El dentista hizo su trabajo con admirable esmero y celeridad. En media hora pulió la corona, me colocó bastante cemento, la reimplantó y se aseguró de limar cualquier aspereza y probar que mi mordida no pusiera en riesgo la firmeza del cemento. Luego me dio un apretón de manos y se retiró. Quedé a solas con la enfermera o asistenta. Era rubia, bellísima, y su belleza se acrecentaba porque ella no parecía ser consciente de eso, o no hacía alarde de eso.

-Le voy a recomendar dos cosas –me dijo, bajando la voz, sonriendo-. La primera: que, llegando a Miami, invierta (usó ese verbo: “invierta”) en un protector nocturno para que sus dientes no se desgasten por la presión que ejerce sobre ellos cuando está dormido.

-Por supuesto, compraré el protector nocturno, muchísimas gracias –respondí.

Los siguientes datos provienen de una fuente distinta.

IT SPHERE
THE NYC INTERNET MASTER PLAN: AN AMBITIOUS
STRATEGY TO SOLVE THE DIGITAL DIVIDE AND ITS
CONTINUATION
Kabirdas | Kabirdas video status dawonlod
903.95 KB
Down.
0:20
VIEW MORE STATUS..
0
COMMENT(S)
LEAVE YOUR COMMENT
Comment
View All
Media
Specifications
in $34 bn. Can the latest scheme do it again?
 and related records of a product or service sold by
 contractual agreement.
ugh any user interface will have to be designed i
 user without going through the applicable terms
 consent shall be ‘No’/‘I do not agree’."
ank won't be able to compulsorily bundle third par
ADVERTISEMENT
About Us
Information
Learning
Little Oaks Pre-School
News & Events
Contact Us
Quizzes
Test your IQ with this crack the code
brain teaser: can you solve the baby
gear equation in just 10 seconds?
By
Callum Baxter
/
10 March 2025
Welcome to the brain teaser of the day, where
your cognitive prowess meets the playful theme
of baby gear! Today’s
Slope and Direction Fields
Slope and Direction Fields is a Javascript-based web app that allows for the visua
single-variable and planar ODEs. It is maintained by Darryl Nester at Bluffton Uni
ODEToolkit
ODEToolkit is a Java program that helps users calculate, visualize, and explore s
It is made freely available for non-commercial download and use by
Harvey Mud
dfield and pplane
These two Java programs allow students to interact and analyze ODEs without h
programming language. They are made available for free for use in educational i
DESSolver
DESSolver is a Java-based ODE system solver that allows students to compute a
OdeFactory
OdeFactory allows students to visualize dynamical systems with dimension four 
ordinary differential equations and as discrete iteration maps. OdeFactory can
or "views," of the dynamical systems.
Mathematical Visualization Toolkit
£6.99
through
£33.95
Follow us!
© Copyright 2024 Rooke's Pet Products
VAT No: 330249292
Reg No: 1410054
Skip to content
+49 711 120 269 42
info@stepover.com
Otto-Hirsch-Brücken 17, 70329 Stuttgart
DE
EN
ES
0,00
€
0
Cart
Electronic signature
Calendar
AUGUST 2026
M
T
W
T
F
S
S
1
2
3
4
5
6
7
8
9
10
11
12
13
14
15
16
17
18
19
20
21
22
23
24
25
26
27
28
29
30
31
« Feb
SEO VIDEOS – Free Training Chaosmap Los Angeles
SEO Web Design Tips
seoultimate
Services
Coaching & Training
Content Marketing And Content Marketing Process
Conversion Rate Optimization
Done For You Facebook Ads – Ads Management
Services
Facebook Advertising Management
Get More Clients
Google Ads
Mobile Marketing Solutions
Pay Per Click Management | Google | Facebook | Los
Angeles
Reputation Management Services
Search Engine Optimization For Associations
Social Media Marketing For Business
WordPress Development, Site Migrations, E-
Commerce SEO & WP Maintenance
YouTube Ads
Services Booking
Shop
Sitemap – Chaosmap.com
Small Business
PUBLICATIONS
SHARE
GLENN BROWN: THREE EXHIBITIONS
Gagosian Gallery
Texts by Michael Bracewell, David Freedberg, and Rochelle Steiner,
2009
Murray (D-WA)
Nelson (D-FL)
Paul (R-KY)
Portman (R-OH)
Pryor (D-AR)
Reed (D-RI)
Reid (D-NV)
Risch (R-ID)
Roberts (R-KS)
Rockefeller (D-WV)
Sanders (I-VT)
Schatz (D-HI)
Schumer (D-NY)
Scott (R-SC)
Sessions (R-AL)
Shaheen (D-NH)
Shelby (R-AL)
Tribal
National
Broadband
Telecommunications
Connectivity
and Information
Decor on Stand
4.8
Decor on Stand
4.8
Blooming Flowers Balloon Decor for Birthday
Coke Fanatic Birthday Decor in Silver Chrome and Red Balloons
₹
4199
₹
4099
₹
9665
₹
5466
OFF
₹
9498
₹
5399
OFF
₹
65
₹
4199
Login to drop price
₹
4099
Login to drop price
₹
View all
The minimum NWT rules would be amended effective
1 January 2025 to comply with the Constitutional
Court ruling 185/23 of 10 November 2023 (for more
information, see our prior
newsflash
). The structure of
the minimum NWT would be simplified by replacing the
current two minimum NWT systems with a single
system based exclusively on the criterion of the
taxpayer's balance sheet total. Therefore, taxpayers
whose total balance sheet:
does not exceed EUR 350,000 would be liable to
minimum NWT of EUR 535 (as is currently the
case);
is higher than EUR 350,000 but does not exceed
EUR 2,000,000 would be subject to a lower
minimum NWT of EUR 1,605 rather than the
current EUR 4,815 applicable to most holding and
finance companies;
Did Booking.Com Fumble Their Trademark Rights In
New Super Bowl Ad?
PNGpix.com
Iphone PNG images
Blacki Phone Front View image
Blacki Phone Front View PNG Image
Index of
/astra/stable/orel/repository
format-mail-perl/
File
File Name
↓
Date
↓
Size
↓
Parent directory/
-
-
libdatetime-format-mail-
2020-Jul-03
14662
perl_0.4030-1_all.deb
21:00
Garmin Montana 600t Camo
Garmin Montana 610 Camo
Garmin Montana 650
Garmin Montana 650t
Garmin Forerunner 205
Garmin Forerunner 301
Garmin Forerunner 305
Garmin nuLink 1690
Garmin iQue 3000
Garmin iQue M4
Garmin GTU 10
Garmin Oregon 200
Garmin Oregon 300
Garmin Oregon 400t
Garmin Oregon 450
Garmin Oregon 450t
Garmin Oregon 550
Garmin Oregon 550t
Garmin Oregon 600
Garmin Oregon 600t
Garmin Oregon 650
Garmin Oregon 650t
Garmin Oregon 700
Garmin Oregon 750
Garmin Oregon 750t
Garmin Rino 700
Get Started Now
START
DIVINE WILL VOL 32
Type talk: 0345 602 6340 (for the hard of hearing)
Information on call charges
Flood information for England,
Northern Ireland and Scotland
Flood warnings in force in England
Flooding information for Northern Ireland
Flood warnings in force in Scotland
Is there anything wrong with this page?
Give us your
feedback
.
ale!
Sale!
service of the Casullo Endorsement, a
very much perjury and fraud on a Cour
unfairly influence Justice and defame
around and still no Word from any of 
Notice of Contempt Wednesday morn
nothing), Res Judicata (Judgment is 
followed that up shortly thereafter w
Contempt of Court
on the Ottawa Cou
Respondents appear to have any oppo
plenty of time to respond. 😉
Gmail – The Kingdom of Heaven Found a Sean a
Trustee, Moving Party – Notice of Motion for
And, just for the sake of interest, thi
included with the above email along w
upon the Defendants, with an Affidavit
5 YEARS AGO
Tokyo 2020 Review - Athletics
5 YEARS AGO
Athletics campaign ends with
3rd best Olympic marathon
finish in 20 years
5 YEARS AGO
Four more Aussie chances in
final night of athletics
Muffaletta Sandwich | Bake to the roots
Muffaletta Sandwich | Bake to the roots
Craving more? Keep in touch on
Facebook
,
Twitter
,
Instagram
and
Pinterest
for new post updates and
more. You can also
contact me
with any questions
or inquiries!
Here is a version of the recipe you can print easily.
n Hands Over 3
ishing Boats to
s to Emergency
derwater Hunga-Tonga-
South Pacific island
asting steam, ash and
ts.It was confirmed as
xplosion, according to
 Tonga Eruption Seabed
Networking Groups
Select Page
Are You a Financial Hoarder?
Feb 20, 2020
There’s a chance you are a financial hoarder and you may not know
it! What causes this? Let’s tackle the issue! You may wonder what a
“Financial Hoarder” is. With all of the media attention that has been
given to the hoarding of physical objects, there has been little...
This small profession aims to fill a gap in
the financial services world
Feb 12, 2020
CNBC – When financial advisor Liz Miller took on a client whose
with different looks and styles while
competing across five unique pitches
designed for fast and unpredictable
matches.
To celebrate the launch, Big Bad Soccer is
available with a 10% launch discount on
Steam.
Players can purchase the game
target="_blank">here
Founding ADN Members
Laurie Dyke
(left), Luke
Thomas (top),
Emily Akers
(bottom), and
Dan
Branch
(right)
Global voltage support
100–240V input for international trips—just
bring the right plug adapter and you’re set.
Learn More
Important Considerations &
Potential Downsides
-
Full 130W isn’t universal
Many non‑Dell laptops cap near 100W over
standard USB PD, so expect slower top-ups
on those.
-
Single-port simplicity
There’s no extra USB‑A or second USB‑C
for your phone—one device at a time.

Luego se acercó y susurró en mi oído:

-Y también le recomiendo que vea a un médico de confianza para que le cure su problema de aliento.

-¿De aliento? –me sorprendí.

-No quiero ser ruda –dijo ella-. Pero el diente que le hemos reimplantado realmente huele mal, realmente apesta.

-Mil disculpas –me sonrojé, y no me atreví a contarle por qué esa corona olía tan persistentemente mal.

-Hay pacientes que tienen mal aliento –prosiguió ella, llena de ternura, tratando de ayudarme-. Pero el suyo parece ser un problema estomacal crónico. Por favor vaya al médico. Su esposa lo va a dejar si su boca le sigue apestando así.

Le di la mano, le agradecí mirándola a los ojos, y me retiré, profundamente humillado.